There is no private clinic who would administer drugs that are in phase 1 clinical trials, or in experimental stage. This is illegal. The other thing is that it is very expensive to get drugs which we don't know the efficacy or sides effects. It's a lot of effort/money/time for very little rewards. I would suggest the FDA to simply cut off the phase 3 trials. Once we get phase 2 results, we already know the potential sides effects and efficacy of the drug. The drug maker could then make an unnofficial phase 3 to test different dosage and improve the product already on market just after phase 2.

Posted by: Jonathan Weaver at January 29th, 2019 1:57 PM

I think that AI would help a great deal with developing aging-reversal technologies.

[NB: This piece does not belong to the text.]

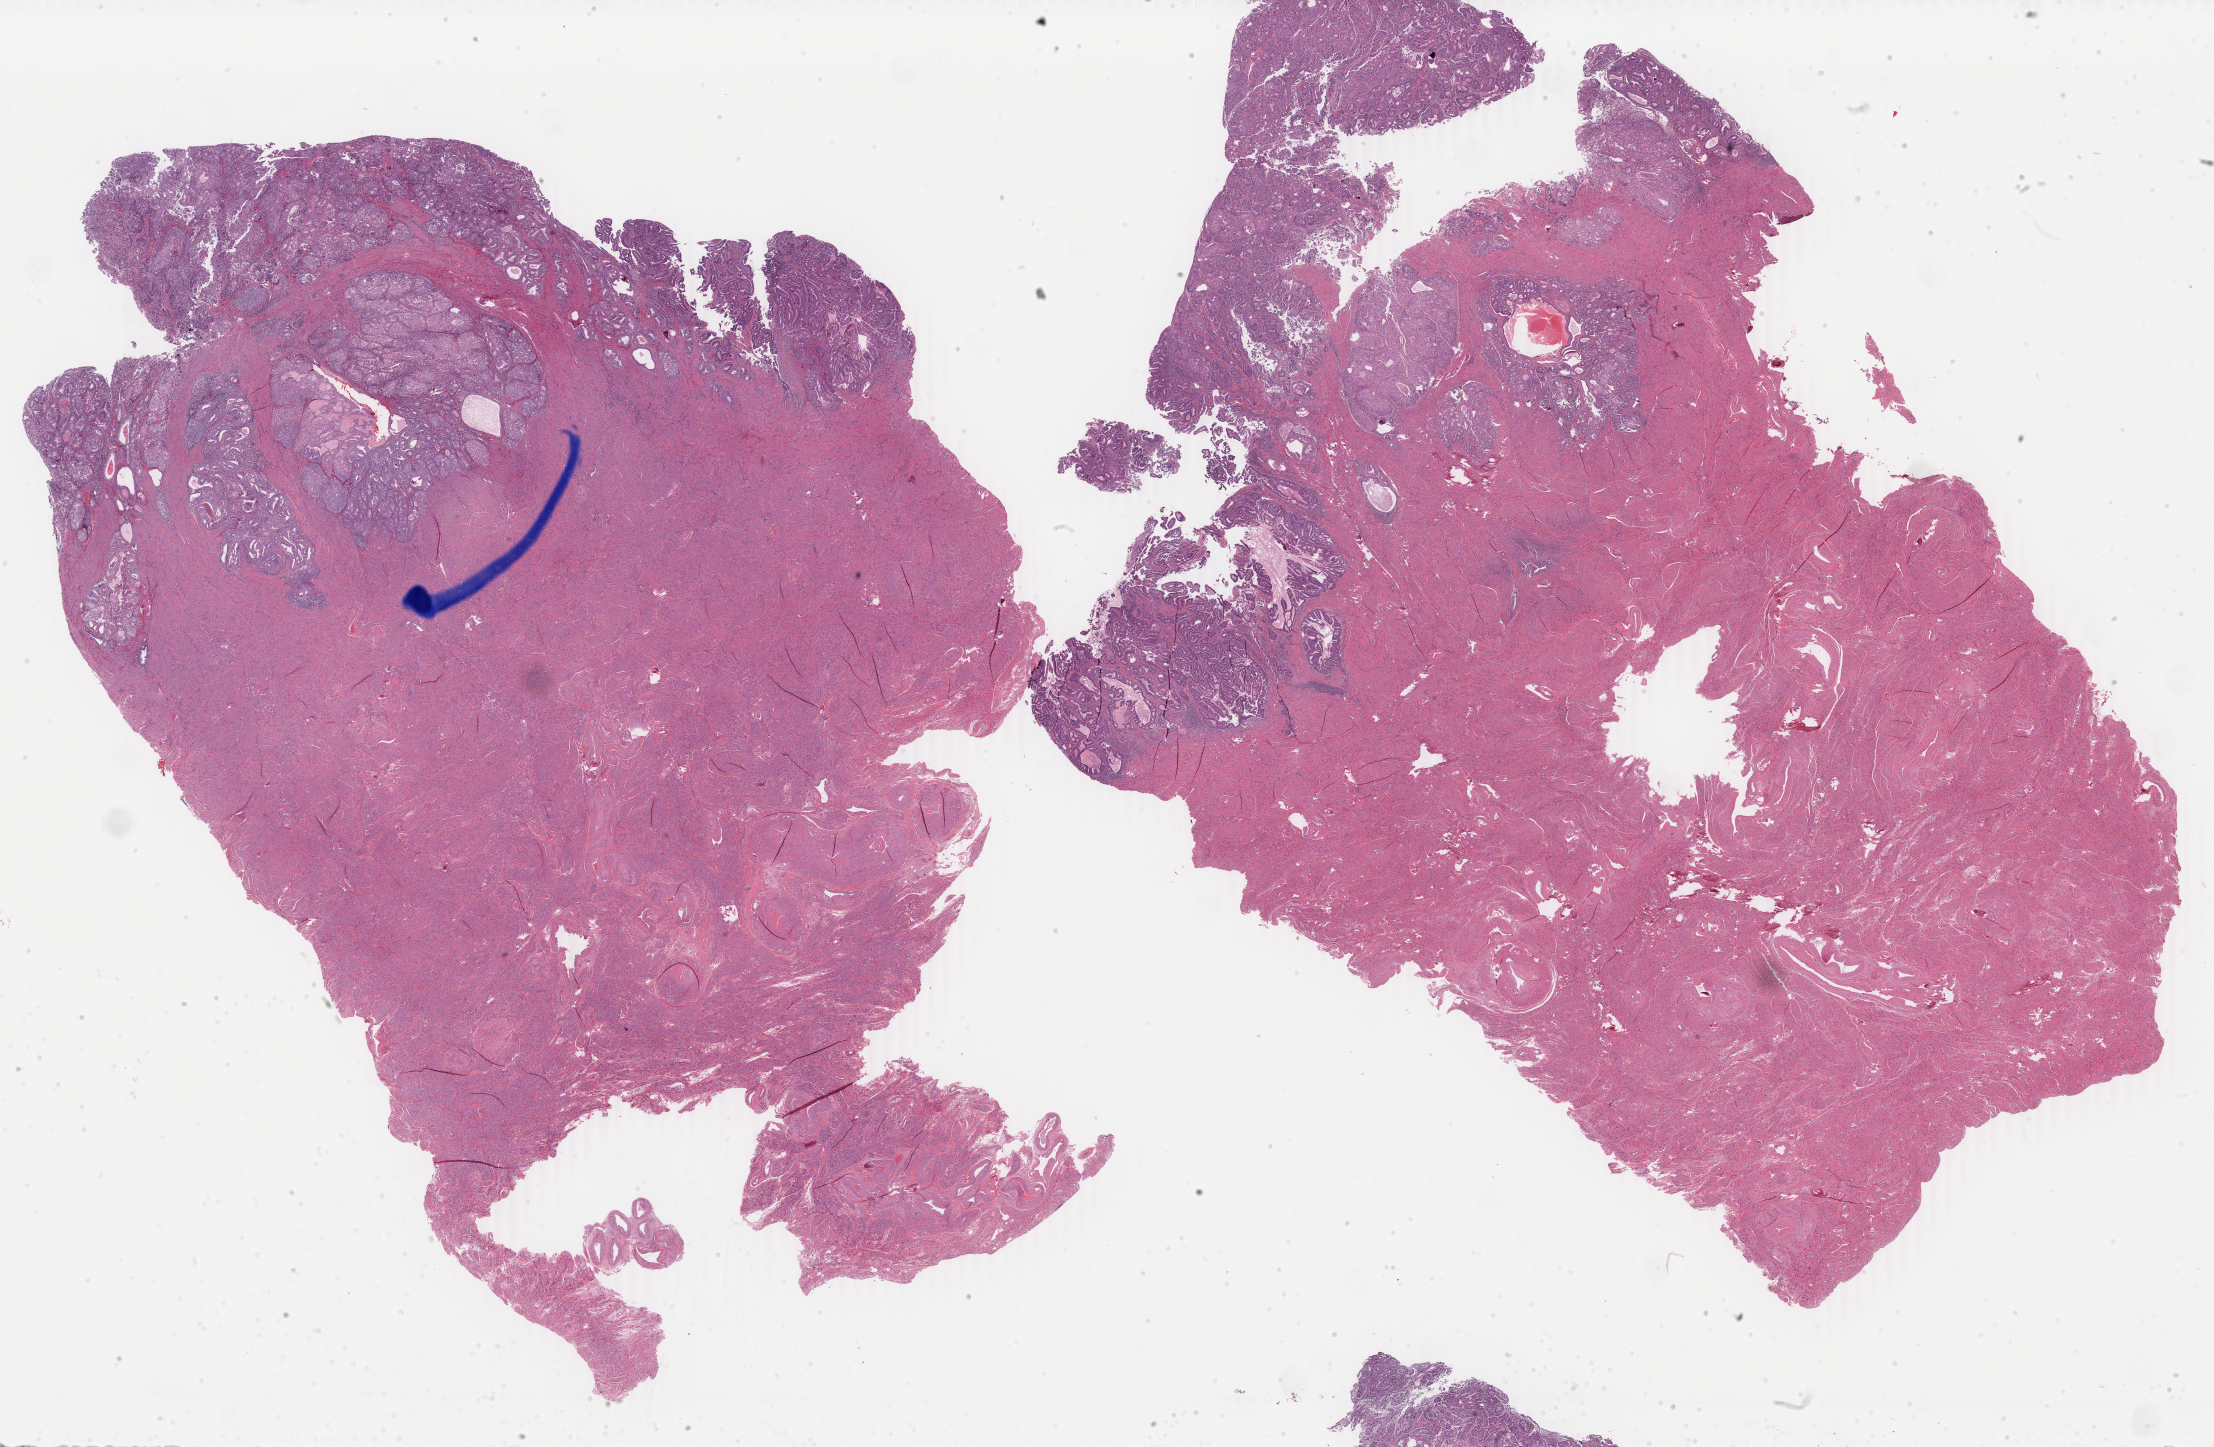
Whole-slide histology image, H&E-stained, whole scanned area (about 35.2 x 23.0 mm, slide scanned at 40x) shown as a low-resolution overview. FFPE section. Primary tumour sample from the uterus. Female patient; age at initial diagnosis 75 years. Histologic grade: G1 (well differentiated).
• pathologic diagnosis: Endometrioid adenocarcinoma, NOS (endometrium)
• FIGO stage: IB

Posted by: Biological Realist at January 29th, 2019 10:57 PM

@Cuberat: after the recent victory of Deepmind AI against two pro starcraft players, I'm not so sure that Kurzweil is too optimistic. It was not expected to happen so soon. Until a few year ago, while Moore Law dominated, software was the real bottleneck. But now research in deep learning is happening at a super exponential rate and it's hard to predict what we can expect in ten years or so.

Posted by: aury78 at January 30th, 2019 4:10 AM

@Biological Realist
>I think that AI would help a great deal with developing aging-reversal technologies.
That is called "thinkism" we will still need a great deal of experiments. For sure having a smart AI will not hurt, unless we get a terminator scenario...

@Mark
That chart hasn't been updated since 2000 (see the black dots).

@aury78
those are valid points. But still don't translate easily into medical research.

Posted by: cuberat at January 30th, 2019 3:22 PM

Deepmind is already trying to translate ML research in the biological field. At the moment they are really distant from clinical applications, but the road is open (https://deepmind.com/blog/alphafold/). For example if this technique learns to design bacteria with desired properties I think that can be very useful for SENS research (it could be a different approach for finding glocosepane breaking bacteria).